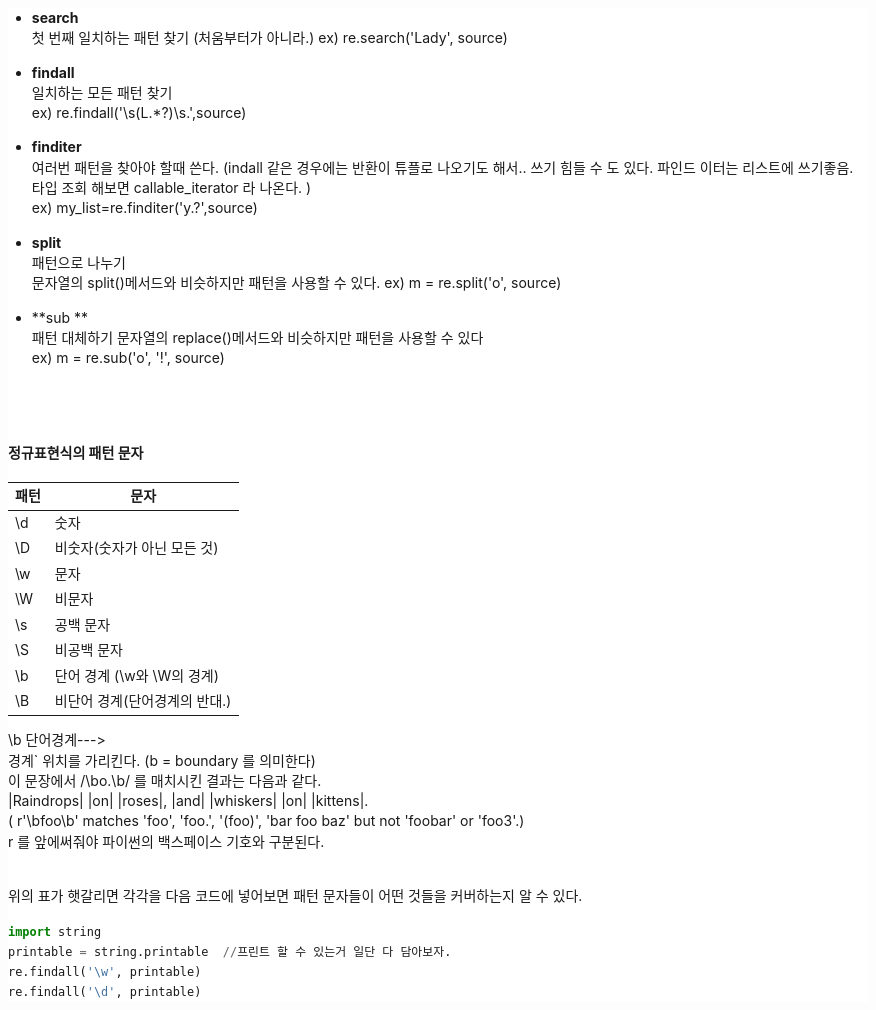 * **search**  
첫 번째 일치하는 패턴 찾기 (처움부터가 아니라.)
ex) re.search('Lady', source)


* **findall**  
일치하는 모든 패턴 찾기  
ex) re.findall('\s(L.*?)\s.',source)



* **finditer**  
여러번 패턴을 찾아야 할때 쓴다.
(indall 같은 경우에는 반환이 튜플로 나오기도 해서.. 쓰기 힘들 수 도 있다. 파인드 이터는 리스트에 쓰기좋음.
타입 조회 해보면
callable_iterator 라 나온다.
)  
ex) my_list=re.finditer('y.?',source)

* **split**  
패턴으로 나누기  
문자열의 split()메서드와 비슷하지만 패턴을 사용할 수 있다.
ex) m = re.split('o', source)


* **sub **  
패턴 대체하기
문자열의 replace()메서드와 비슷하지만 패턴을 사용할 수 있다  
ex) m = re.sub('o', '!', source)

<br><br>

#### 정규표현식의 패턴 문자

패턴|문자
---|---
\\d|숫자
\\D|비숫자(숫자가 아닌 모든 것)
\\w|문자
\\W|비문자
\\s|공백 문자
\\S|비공백 문자
\\b|단어 경계 (\w와 \W의 경계)
\\B|비단어 경계(단어경계의 반대.)

\b 단어경계--->  
경계` 위치를 가리킨다. (b = boundary 를 의미한다)  
이 문장에서  /\bo.\b/ 를 매치시킨 결과는 다음과 같다.  
  |Raindrops| |on| |roses|, |and| |whiskers| |on| |kittens|.  
( r'\bfoo\b' matches 'foo', 'foo.', '(foo)', 'bar foo baz' but not 'foobar' or 'foo3'.)  
r 를 앞에써줘야 파이썬의 백스페이스 기호와 구분된다.  
<br>

위의 표가 햇갈리면 각각을 다음 코드에 넣어보면 패턴 문자들이 어떤 것들을 커버하는지 알 수 있다.
```python
import string
printable = string.printable  //프린트 할 수 있는거 일단 다 담아보자.
re.findall('\w', printable)
re.findall('\d', printable)
```
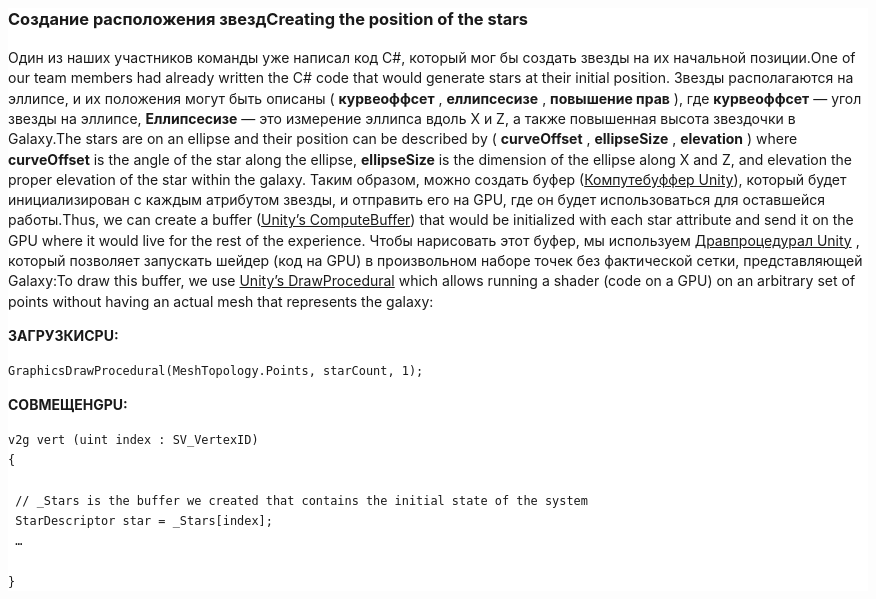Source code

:### <a name="creating-the-position-of-the-stars"></a><span data-ttu-id="f48cf-123">Создание расположения звезд</span><span class="sxs-lookup"><span data-stu-id="f48cf-123">Creating the position of the stars</span></span>

<span data-ttu-id="f48cf-124">Один из наших участников команды уже написал код C#, который мог бы создать звезды на их начальной позиции.</span><span class="sxs-lookup"><span data-stu-id="f48cf-124">One of our team members had already written the C# code that would generate stars at their initial position.</span></span> <span data-ttu-id="f48cf-125">Звезды располагаются на эллипсе, и их положения могут быть описаны ( **курвеоффсет** , **еллипсесизе** , **повышение прав** ), где **курвеоффсет** — угол звезды на эллипсе, **Еллипсесизе** — это измерение эллипса вдоль X и Z, а также повышенная высота звездочки в Galaxy.</span><span class="sxs-lookup"><span data-stu-id="f48cf-125">The stars are on an ellipse and their position can be described by ( **curveOffset** , **ellipseSize** , **elevation** ) where **curveOffset** is the angle of the star along the ellipse, **ellipseSize** is the dimension of the ellipse along X and Z, and elevation the proper elevation of the star within the galaxy.</span></span> <span data-ttu-id="f48cf-126">Таким образом, можно создать буфер ([Компутебуффер Unity](https://docs.unity3d.com/ScriptReference/ComputeBuffer.html)), который будет инициализирован с каждым атрибутом звезды, и отправить его на GPU, где он будет использоваться для оставшейся работы.</span><span class="sxs-lookup"><span data-stu-id="f48cf-126">Thus, we can create a buffer ([Unity’s ComputeBuffer](https://docs.unity3d.com/ScriptReference/ComputeBuffer.html)) that would be initialized with each star attribute and send it on the GPU where it would live for the rest of the experience.</span></span> <span data-ttu-id="f48cf-127">Чтобы нарисовать этот буфер, мы используем [Дравпроцедурал Unity](https://docs.unity3d.com/ScriptReference/Graphics.DrawProcedural.html) , который позволяет запускать шейдер (код на GPU) в произвольном наборе точек без фактической сетки, представляющей Galaxy:</span><span class="sxs-lookup"><span data-stu-id="f48cf-127">To draw this buffer, we use [Unity’s DrawProcedural](https://docs.unity3d.com/ScriptReference/Graphics.DrawProcedural.html) which allows running a shader (code on a GPU) on an arbitrary set of points without having an actual mesh that represents the galaxy:</span></span>

<span data-ttu-id="f48cf-128">**ЗАГРУЗКИ**</span><span class="sxs-lookup"><span data-stu-id="f48cf-128">**CPU:**</span></span>




```
GraphicsDrawProcedural(MeshTopology.Points, starCount, 1);
```

<span data-ttu-id="f48cf-129">**СОВМЕЩЕН**</span><span class="sxs-lookup"><span data-stu-id="f48cf-129">**GPU:**</span></span>




```
v2g vert (uint index : SV_VertexID)
{

 // _Stars is the buffer we created that contains the initial state of the system
 StarDescriptor star = _Stars[index];
 …

}
```
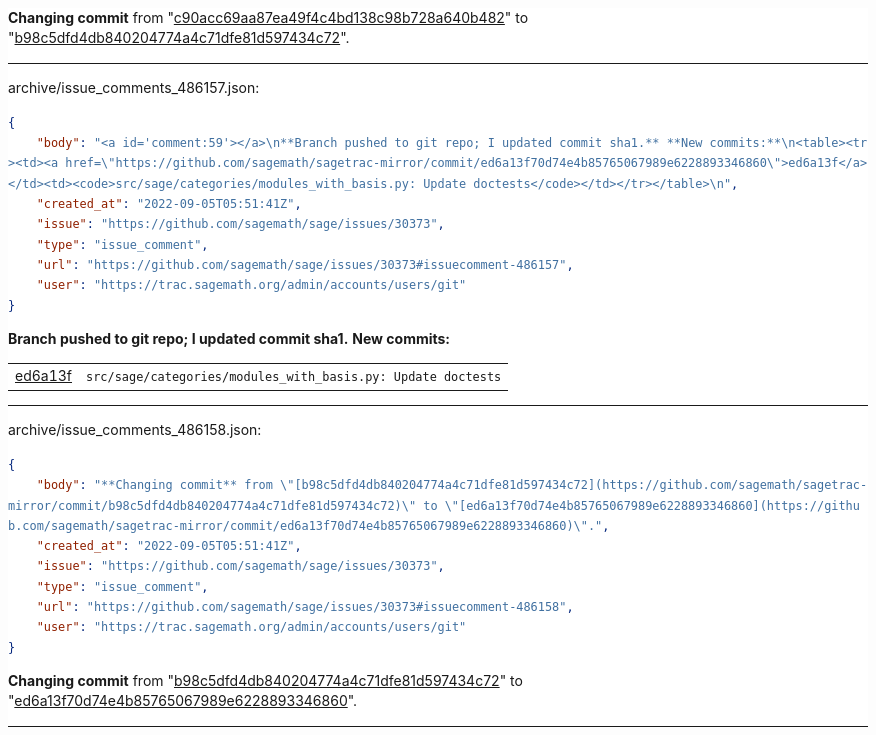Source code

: **Changing commit** from "[c90acc69aa87ea49f4c4bd138c98b728a640b482](https://github.com/sagemath/sagetrac-mirror/commit/c90acc69aa87ea49f4c4bd138c98b728a640b482)" to "[b98c5dfd4db840204774a4c71dfe81d597434c72](https://github.com/sagemath/sagetrac-mirror/commit/b98c5dfd4db840204774a4c71dfe81d597434c72)".



---

archive/issue_comments_486157.json:
```json
{
    "body": "<a id='comment:59'></a>\n**Branch pushed to git repo; I updated commit sha1.** **New commits:**\n<table><tr><td><a href=\"https://github.com/sagemath/sagetrac-mirror/commit/ed6a13f70d74e4b85765067989e6228893346860\">ed6a13f</a></td><td><code>src/sage/categories/modules_with_basis.py: Update doctests</code></td></tr></table>\n",
    "created_at": "2022-09-05T05:51:41Z",
    "issue": "https://github.com/sagemath/sage/issues/30373",
    "type": "issue_comment",
    "url": "https://github.com/sagemath/sage/issues/30373#issuecomment-486157",
    "user": "https://trac.sagemath.org/admin/accounts/users/git"
}
```

<a id='comment:59'></a>
**Branch pushed to git repo; I updated commit sha1.** **New commits:**
<table><tr><td><a href="https://github.com/sagemath/sagetrac-mirror/commit/ed6a13f70d74e4b85765067989e6228893346860">ed6a13f</a></td><td><code>src/sage/categories/modules_with_basis.py: Update doctests</code></td></tr></table>




---

archive/issue_comments_486158.json:
```json
{
    "body": "**Changing commit** from \"[b98c5dfd4db840204774a4c71dfe81d597434c72](https://github.com/sagemath/sagetrac-mirror/commit/b98c5dfd4db840204774a4c71dfe81d597434c72)\" to \"[ed6a13f70d74e4b85765067989e6228893346860](https://github.com/sagemath/sagetrac-mirror/commit/ed6a13f70d74e4b85765067989e6228893346860)\".",
    "created_at": "2022-09-05T05:51:41Z",
    "issue": "https://github.com/sagemath/sage/issues/30373",
    "type": "issue_comment",
    "url": "https://github.com/sagemath/sage/issues/30373#issuecomment-486158",
    "user": "https://trac.sagemath.org/admin/accounts/users/git"
}
```

**Changing commit** from "[b98c5dfd4db840204774a4c71dfe81d597434c72](https://github.com/sagemath/sagetrac-mirror/commit/b98c5dfd4db840204774a4c71dfe81d597434c72)" to "[ed6a13f70d74e4b85765067989e6228893346860](https://github.com/sagemath/sagetrac-mirror/commit/ed6a13f70d74e4b85765067989e6228893346860)".



---
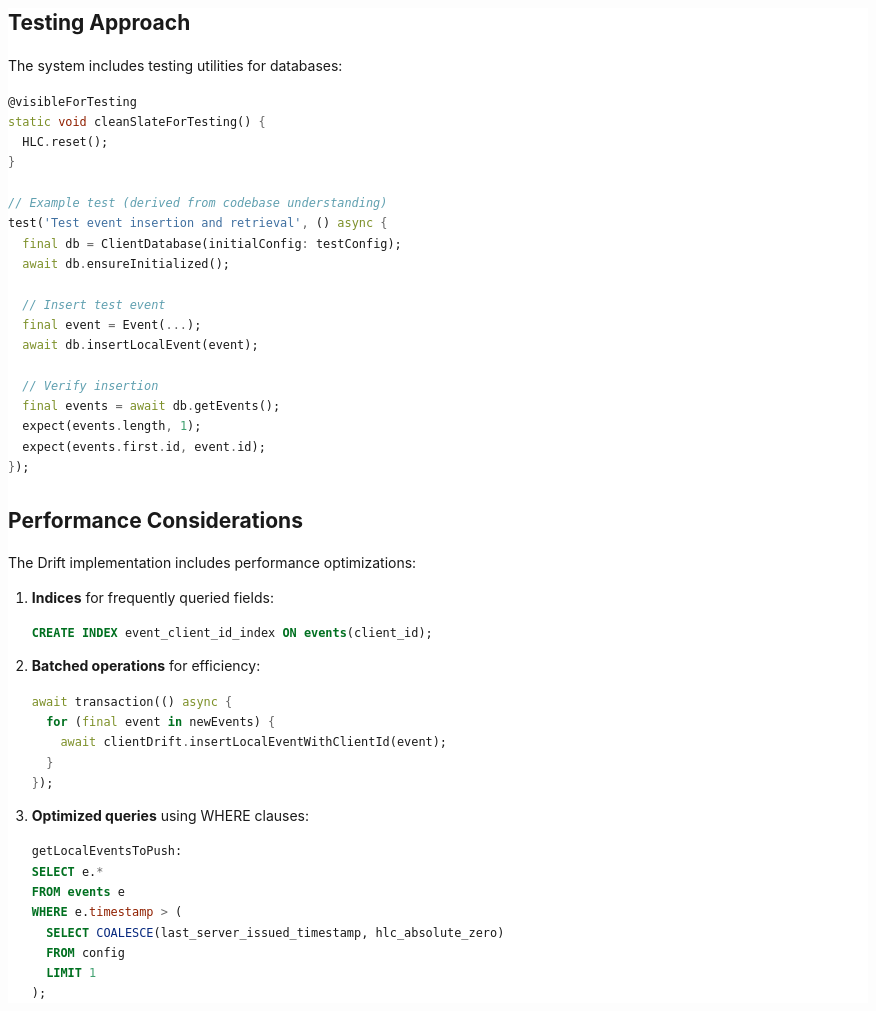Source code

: ## Testing Approach

The system includes testing utilities for databases:

```dart
@visibleForTesting
static void cleanSlateForTesting() {
  HLC.reset();
}

// Example test (derived from codebase understanding)
test('Test event insertion and retrieval', () async {
  final db = ClientDatabase(initialConfig: testConfig);
  await db.ensureInitialized();
  
  // Insert test event
  final event = Event(...);
  await db.insertLocalEvent(event);
  
  // Verify insertion
  final events = await db.getEvents();
  expect(events.length, 1);
  expect(events.first.id, event.id);
});
```

## Performance Considerations

The Drift implementation includes performance optimizations:

1. **Indices** for frequently queried fields:
   ```sql
   CREATE INDEX event_client_id_index ON events(client_id);
   ```

2. **Batched operations** for efficiency:
   ```dart
   await transaction(() async {
     for (final event in newEvents) {
       await clientDrift.insertLocalEventWithClientId(event);
     }
   });
   ```

3. **Optimized queries** using WHERE clauses:
   ```sql
   getLocalEventsToPush:
   SELECT e.*
   FROM events e
   WHERE e.timestamp > (
     SELECT COALESCE(last_server_issued_timestamp, hlc_absolute_zero)
     FROM config
     LIMIT 1
   );
   ```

★ ★ ★ ★ ★

● **WHAT YOU NEED TO DO**
Search the entries for the string "Branch". Copy every line that has it.

● **TASK RESULT**
    "body": "<a id='comment:59'></a>\n**Branch pushed to git repo; I updated commit sha1.** **New commits:**\n<table><tr><td><a href=\"https://github.com/sagemath/sagetrac-mirror/commit/ed6a13f70d74e4b85765067989e6228893346860\">ed6a13f</a></td><td><code>src/sage/categories/modules_with_basis.py: Update doctests</code></td></tr></table>\n",
**Branch pushed to git repo; I updated commit sha1.** **New commits:**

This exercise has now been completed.